▶ _Items listed in a dataset_
- - -
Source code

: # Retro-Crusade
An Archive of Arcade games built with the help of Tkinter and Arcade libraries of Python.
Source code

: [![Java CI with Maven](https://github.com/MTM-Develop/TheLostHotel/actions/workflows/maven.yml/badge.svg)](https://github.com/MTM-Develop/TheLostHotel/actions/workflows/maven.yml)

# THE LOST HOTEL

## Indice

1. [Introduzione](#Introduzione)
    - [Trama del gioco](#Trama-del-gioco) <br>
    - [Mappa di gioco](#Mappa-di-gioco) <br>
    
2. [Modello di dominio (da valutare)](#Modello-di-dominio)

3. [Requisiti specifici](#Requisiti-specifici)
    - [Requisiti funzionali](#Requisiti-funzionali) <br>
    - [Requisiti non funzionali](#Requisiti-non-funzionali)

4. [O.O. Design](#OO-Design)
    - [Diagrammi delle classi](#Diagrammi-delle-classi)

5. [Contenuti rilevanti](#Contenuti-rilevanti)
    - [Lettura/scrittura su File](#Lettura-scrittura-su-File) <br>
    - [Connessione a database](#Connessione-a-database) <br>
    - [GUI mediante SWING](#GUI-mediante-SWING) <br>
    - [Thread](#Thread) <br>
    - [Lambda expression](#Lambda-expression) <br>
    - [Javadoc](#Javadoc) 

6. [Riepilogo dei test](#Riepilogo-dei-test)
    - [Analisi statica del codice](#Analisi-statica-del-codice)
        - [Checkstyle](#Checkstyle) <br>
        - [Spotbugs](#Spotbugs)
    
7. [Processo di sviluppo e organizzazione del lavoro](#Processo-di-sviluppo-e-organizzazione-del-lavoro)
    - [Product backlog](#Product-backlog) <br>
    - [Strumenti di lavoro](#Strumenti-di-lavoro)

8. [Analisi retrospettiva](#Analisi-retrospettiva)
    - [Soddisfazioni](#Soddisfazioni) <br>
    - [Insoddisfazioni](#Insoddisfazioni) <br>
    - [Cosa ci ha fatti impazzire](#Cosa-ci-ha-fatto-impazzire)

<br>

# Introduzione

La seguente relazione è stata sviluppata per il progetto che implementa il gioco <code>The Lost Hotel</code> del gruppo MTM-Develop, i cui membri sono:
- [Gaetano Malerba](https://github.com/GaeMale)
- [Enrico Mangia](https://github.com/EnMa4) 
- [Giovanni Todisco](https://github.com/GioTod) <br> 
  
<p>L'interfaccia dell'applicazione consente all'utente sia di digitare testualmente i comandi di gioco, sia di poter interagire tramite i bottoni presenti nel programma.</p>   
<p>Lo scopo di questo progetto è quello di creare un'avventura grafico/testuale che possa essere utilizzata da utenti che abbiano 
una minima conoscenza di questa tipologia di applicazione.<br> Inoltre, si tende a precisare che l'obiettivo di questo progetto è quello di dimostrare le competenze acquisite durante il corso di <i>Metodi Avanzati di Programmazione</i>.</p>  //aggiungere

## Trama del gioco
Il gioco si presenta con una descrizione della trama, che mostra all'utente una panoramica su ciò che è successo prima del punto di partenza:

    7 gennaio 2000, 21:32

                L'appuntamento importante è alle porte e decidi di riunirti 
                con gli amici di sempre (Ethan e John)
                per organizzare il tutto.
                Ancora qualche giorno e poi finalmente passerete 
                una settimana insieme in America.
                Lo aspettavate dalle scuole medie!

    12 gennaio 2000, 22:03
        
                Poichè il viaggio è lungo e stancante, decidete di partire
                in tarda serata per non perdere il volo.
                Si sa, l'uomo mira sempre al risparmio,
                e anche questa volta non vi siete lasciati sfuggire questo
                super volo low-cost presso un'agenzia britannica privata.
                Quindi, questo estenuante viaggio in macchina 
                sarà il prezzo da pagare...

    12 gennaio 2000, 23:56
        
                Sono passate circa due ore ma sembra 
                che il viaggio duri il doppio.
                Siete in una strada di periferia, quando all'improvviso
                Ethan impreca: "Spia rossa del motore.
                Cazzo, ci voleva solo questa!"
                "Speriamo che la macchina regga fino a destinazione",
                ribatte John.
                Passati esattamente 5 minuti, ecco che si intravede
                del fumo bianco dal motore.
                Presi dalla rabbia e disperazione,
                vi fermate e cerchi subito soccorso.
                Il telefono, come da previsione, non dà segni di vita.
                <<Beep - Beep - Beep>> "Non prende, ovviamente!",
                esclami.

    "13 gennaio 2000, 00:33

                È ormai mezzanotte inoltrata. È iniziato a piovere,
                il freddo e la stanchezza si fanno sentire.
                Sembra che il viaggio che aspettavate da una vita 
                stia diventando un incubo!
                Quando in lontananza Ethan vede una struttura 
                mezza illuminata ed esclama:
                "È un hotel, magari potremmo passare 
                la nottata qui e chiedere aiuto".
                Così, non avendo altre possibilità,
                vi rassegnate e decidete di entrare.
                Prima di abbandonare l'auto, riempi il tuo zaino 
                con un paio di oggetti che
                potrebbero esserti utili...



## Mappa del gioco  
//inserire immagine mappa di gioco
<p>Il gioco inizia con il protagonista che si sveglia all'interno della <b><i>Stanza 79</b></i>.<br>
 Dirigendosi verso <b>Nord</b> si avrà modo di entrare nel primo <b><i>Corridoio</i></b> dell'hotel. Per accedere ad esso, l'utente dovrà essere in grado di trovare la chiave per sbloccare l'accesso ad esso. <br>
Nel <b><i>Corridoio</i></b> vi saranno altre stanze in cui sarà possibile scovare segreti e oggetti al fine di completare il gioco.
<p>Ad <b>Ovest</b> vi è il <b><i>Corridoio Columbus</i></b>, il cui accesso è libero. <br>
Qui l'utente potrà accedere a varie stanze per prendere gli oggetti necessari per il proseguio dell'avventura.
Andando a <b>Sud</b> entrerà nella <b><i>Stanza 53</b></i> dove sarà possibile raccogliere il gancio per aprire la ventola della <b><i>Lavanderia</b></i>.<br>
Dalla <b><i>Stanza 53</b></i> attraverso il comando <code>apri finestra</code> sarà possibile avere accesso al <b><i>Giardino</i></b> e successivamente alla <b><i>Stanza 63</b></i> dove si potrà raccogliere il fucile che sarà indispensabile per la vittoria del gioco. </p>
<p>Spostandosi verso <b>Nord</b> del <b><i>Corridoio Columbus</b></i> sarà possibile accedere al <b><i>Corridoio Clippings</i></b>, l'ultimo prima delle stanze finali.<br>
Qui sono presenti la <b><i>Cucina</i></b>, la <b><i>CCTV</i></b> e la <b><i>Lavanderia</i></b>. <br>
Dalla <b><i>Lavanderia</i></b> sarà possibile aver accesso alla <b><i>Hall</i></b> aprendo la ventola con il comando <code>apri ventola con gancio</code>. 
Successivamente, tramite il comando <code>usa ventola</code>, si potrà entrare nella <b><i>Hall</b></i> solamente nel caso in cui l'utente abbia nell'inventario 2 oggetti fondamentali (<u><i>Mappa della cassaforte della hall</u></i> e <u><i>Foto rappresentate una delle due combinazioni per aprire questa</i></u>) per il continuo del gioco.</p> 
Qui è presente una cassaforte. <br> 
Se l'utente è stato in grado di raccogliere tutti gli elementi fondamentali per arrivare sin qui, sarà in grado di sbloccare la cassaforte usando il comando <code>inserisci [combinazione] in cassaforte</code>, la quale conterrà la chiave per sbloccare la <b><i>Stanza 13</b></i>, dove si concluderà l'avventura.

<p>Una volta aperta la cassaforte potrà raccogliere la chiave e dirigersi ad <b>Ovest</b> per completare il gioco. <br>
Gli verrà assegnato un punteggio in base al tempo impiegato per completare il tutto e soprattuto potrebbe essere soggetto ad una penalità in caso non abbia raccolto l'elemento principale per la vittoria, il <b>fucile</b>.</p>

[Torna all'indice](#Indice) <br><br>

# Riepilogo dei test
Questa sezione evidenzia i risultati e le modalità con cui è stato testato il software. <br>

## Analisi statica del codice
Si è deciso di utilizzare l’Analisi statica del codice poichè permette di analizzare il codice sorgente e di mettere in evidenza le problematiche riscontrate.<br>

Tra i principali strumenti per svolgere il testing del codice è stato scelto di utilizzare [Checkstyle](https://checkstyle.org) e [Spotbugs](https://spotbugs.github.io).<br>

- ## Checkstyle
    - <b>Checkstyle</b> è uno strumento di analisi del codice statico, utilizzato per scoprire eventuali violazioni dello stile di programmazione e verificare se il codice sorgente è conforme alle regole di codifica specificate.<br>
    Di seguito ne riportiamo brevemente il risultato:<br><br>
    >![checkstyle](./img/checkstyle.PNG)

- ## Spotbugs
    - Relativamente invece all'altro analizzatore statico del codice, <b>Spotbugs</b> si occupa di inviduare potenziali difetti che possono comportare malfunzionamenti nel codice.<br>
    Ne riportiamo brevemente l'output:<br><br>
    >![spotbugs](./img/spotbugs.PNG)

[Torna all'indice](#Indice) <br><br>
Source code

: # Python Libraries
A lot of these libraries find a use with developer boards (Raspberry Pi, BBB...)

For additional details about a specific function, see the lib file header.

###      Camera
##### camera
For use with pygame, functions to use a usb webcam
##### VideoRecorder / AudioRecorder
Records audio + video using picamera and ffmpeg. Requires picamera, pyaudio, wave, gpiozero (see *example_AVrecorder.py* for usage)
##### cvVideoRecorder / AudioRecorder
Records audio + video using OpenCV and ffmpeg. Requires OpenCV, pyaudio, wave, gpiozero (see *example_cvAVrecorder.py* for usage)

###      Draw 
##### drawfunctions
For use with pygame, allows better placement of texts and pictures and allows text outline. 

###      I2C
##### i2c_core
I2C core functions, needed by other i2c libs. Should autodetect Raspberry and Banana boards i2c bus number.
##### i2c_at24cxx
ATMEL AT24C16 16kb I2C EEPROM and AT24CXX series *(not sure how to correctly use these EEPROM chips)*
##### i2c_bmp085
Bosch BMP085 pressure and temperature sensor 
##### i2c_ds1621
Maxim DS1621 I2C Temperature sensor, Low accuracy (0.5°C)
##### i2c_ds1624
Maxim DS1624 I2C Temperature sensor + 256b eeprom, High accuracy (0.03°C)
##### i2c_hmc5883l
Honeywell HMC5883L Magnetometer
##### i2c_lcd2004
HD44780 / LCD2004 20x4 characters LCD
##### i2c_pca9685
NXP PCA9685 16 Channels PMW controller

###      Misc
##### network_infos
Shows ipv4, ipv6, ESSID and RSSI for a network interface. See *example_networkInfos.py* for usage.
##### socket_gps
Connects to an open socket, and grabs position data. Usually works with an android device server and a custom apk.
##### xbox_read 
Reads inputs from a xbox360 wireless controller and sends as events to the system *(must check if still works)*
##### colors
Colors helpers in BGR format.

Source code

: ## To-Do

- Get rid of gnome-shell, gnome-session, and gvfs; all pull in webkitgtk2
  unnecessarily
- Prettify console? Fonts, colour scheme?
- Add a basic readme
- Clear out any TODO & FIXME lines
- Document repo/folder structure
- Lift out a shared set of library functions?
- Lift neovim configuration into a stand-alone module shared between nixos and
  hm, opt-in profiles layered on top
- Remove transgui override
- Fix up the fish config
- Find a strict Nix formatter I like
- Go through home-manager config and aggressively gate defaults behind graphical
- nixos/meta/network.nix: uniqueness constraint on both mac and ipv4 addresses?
- - -
▶ _Task instructions_
Reproduce the entries above exactly, but only the lines between the line holding "- ## Spotbugs" and the line holding "##### i2c_bmp085", inclusive.

▶ _Written response_
- ## Spotbugs
    - Relativamente invece all'altro analizzatore statico del codice, <b>Spotbugs</b> si occupa di inviduare potenziali difetti che possono comportare malfunzionamenti nel codice.<br>
    Ne riportiamo brevemente l'output:<br><br>
    >![spotbugs](./img/spotbugs.PNG)

[Torna all'indice](#Indice) <br><br>
Source code

: # Python Libraries
A lot of these libraries find a use with developer boards (Raspberry Pi, BBB...)

For additional details about a specific function, see the lib file header.

###      Camera
##### camera
For use with pygame, functions to use a usb webcam
##### VideoRecorder / AudioRecorder
Records audio + video using picamera and ffmpeg. Requires picamera, pyaudio, wave, gpiozero (see *example_AVrecorder.py* for usage)
##### cvVideoRecorder / AudioRecorder
Records audio + video using OpenCV and ffmpeg. Requires OpenCV, pyaudio, wave, gpiozero (see *example_cvAVrecorder.py* for usage)

###      Draw 
##### drawfunctions
For use with pygame, allows better placement of texts and pictures and allows text outline. 

###      I2C
##### i2c_core
I2C core functions, needed by other i2c libs. Should autodetect Raspberry and Banana boards i2c bus number.
##### i2c_at24cxx
ATMEL AT24C16 16kb I2C EEPROM and AT24CXX series *(not sure how to correctly use these EEPROM chips)*
##### i2c_bmp085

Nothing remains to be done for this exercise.